Date:

1502

Title:

Cantino Planisphere

Cartographer:

Unknown

Summary:

This was the second chart to show the New World. Inscriptions on the coast of Brazil indicate that the Portuguese knew that it was a new continent said to have been discovered by Cabral in 1500 (actually discovered by Vincente Pinzon in 1499). Inscriptions near the islands north of there are labeled "the Antilles of the King of Castille" attributing their discovery to the Spanish. This was the first use on a chart of the term Antilles. The point of land northwest of Isabella (Cuba) is probably Florida even though it was not officially "discovered" until 11 years later in 1513 by Ponce de Leon. No one knows the source of information about that peninsula. Perhaps it was discovered by an anonymous Portuguese or Spanish explorer, or slave trader. For Portugal to acknowledge that would have been a violation of the Treaty of Tordesillas of 1494.

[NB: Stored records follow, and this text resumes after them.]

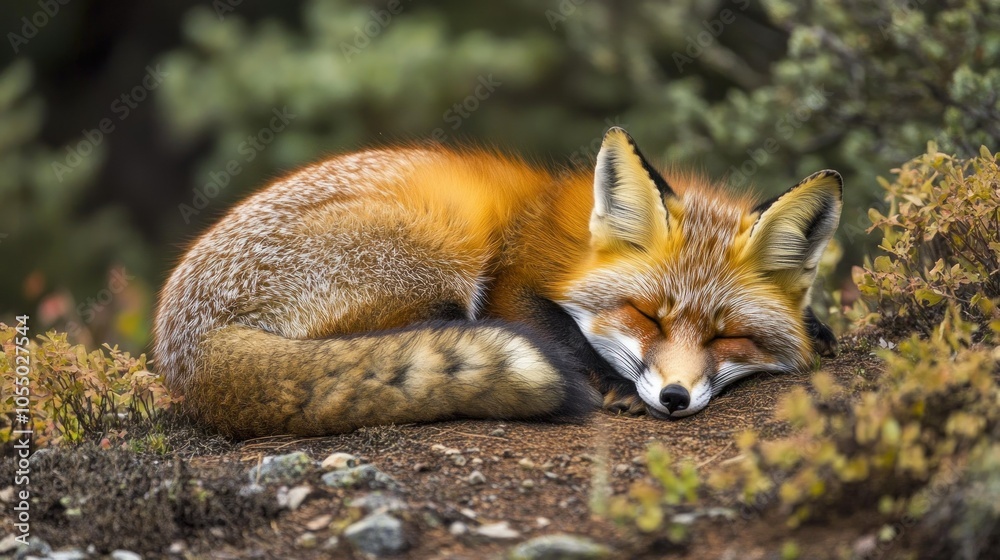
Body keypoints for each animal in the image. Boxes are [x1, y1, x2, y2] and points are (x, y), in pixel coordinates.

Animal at [153, 127, 842, 439]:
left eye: (728, 338)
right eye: (646, 316)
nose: (674, 397)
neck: (570, 247)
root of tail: (184, 349)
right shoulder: (512, 279)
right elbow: (558, 333)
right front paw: (614, 383)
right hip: (442, 244)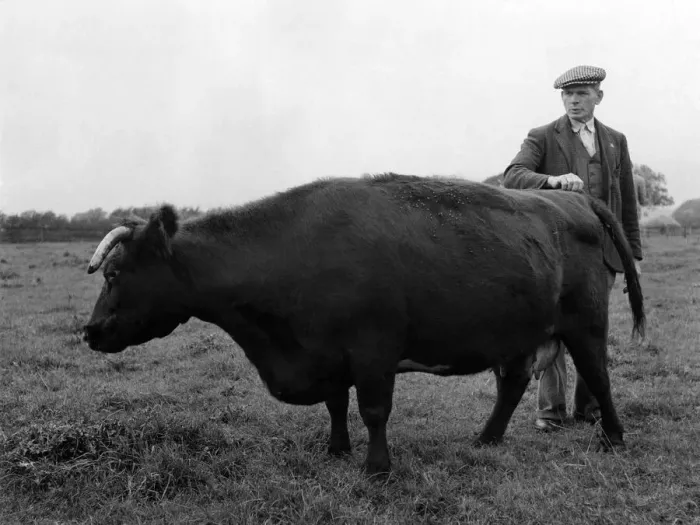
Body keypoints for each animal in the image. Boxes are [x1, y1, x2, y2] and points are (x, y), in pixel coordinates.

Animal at [83, 173, 644, 477]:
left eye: (114, 274)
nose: (89, 332)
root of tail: (572, 197)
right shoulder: (327, 353)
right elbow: (336, 404)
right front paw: (336, 449)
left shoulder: (373, 350)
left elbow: (374, 409)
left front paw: (377, 468)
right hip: (516, 333)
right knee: (513, 385)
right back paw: (486, 439)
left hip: (585, 324)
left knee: (598, 377)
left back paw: (614, 439)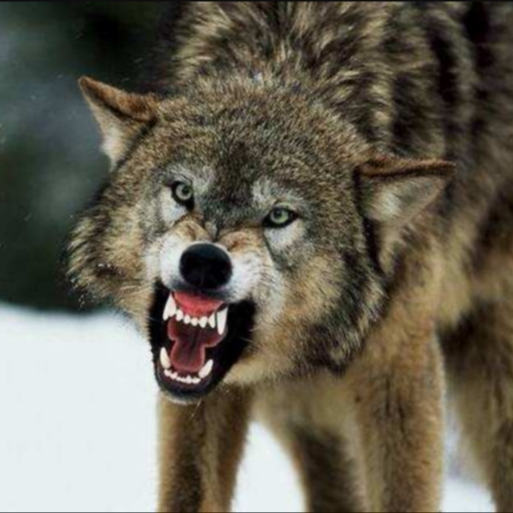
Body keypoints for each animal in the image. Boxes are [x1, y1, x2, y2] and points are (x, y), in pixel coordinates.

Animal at [68, 2, 513, 512]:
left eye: (279, 216)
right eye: (183, 192)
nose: (205, 261)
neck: (289, 53)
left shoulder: (398, 364)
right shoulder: (206, 391)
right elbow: (189, 491)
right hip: (297, 407)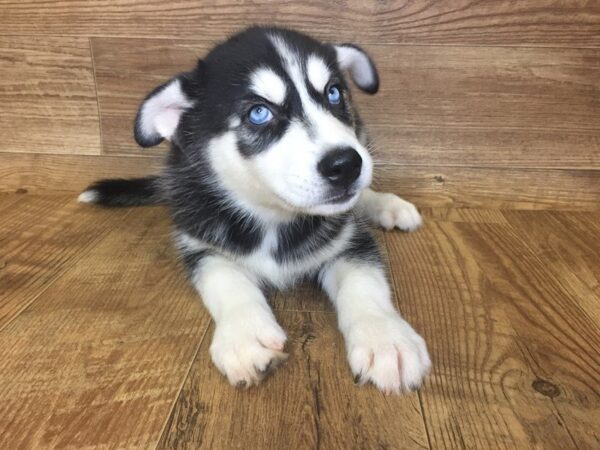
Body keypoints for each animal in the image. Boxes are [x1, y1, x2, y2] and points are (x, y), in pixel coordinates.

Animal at [82, 27, 432, 394]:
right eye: (259, 113)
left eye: (334, 93)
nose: (346, 164)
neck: (272, 218)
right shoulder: (200, 245)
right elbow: (227, 279)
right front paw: (246, 336)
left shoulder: (349, 240)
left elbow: (365, 283)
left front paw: (387, 339)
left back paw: (389, 206)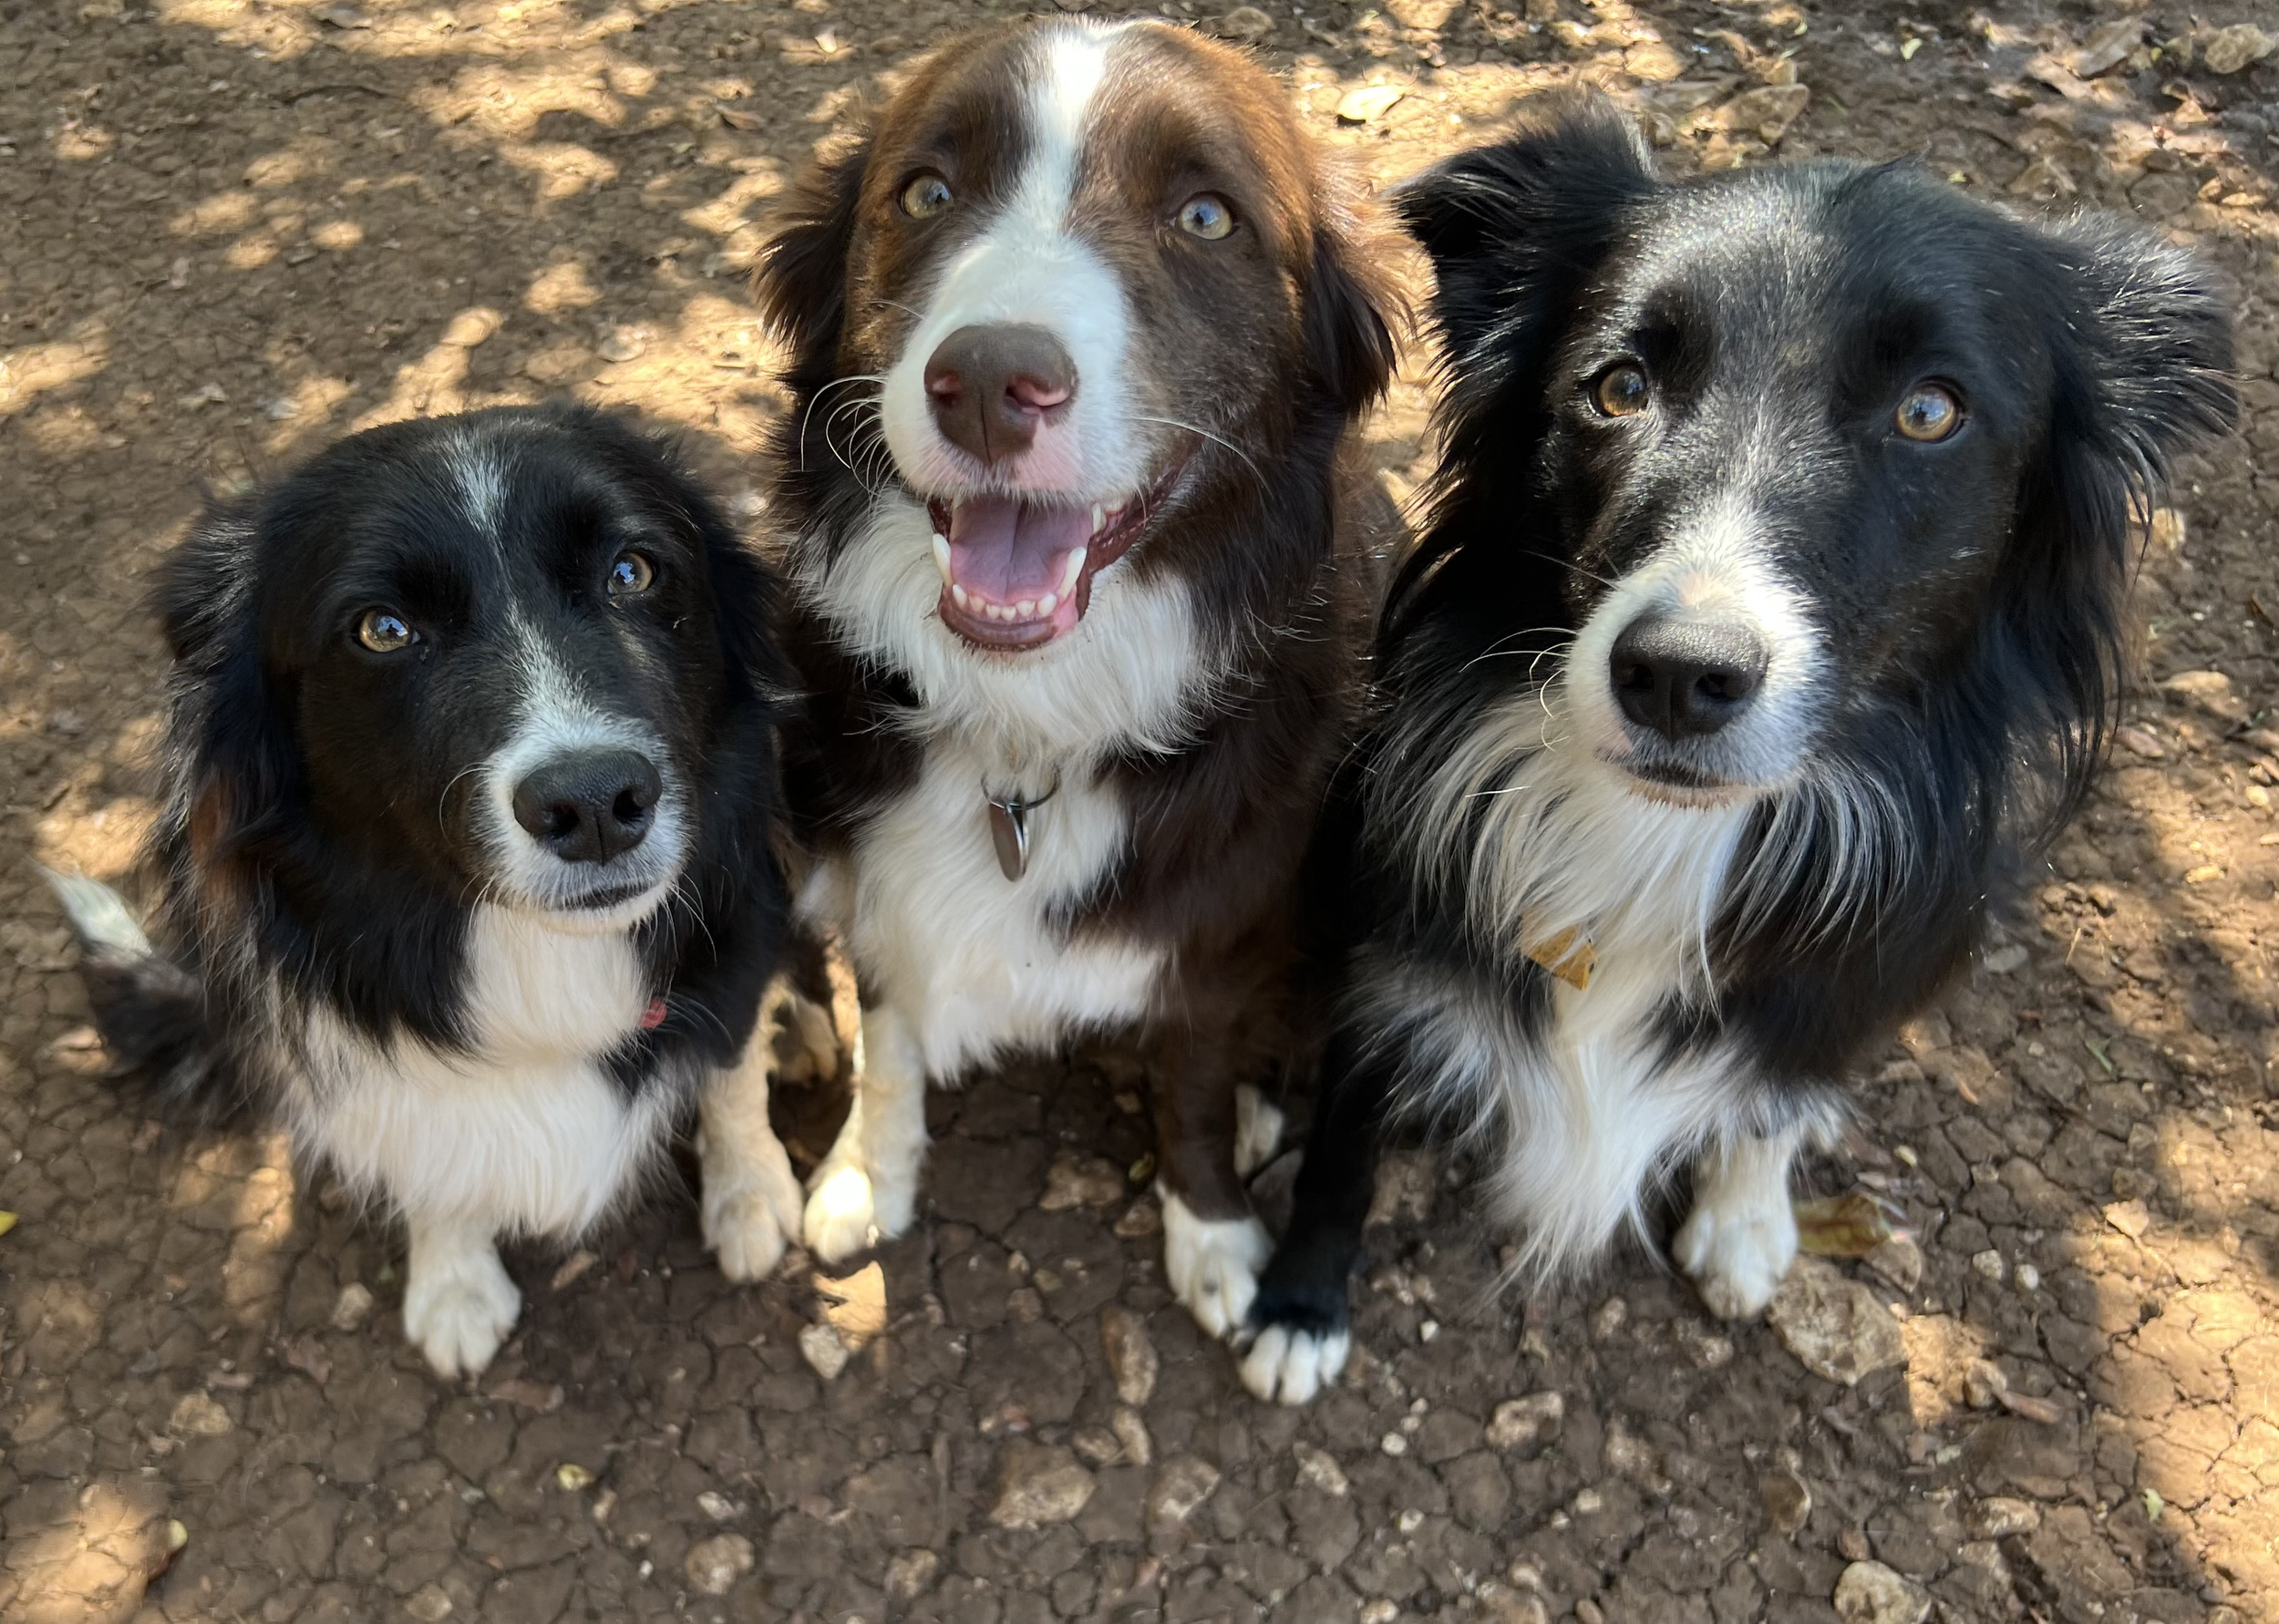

The Line of Tordesillas is shown cutting through Brazil at the south and Terra Nova (Newfoundland) in the north. Consequently the Portuguese claimed Brazil and the land at the north. Notations on the African and Asian coasts show valuable trade information and a coastline of southern Asia indicates that it was separate from South America. This is not the case at the northern areas of Asia and the North American mainland.

Alberto Cantino was secretly sent to Lisbon to get the latest information about Portuguese explorations by the Duke of Ferrara, Ercole d'Este. Cantino paid a Portuguese mapmaker 12 golden ducats to draw the chart on three pieces of vellum which were glued on a large piece of cloth. It measures 4 X 8 feet. The mapmaker had access to the secret information in the Armazem da Guinee Indias (Repository of Guinea and the Indies) where nautical charts were kept. The map represented the latest, closely guarded information. Cantino sent the chart from Genoa to the Duke of Ferrara, as stated in a letter by him to the Duke, dated November 19, 1502. The chart stayed in the library of the Duke for 90 years, then it was moved to another palace in Modena, where it stayed until 1859. During riots in that year, it apparently was removed from the palace and hung in a butcher shop as a screen, until recovered in 1868 by Giuseppe Bonne, director of the Biblioteca Estense in Modena, Italy. It is still in the Biblioteca and is in good condition.


Note:

Image scanned from a reproduction in a private collection.

References: Schwarz and Ehrenburg (2001), Burden (1996), Stevens (1970).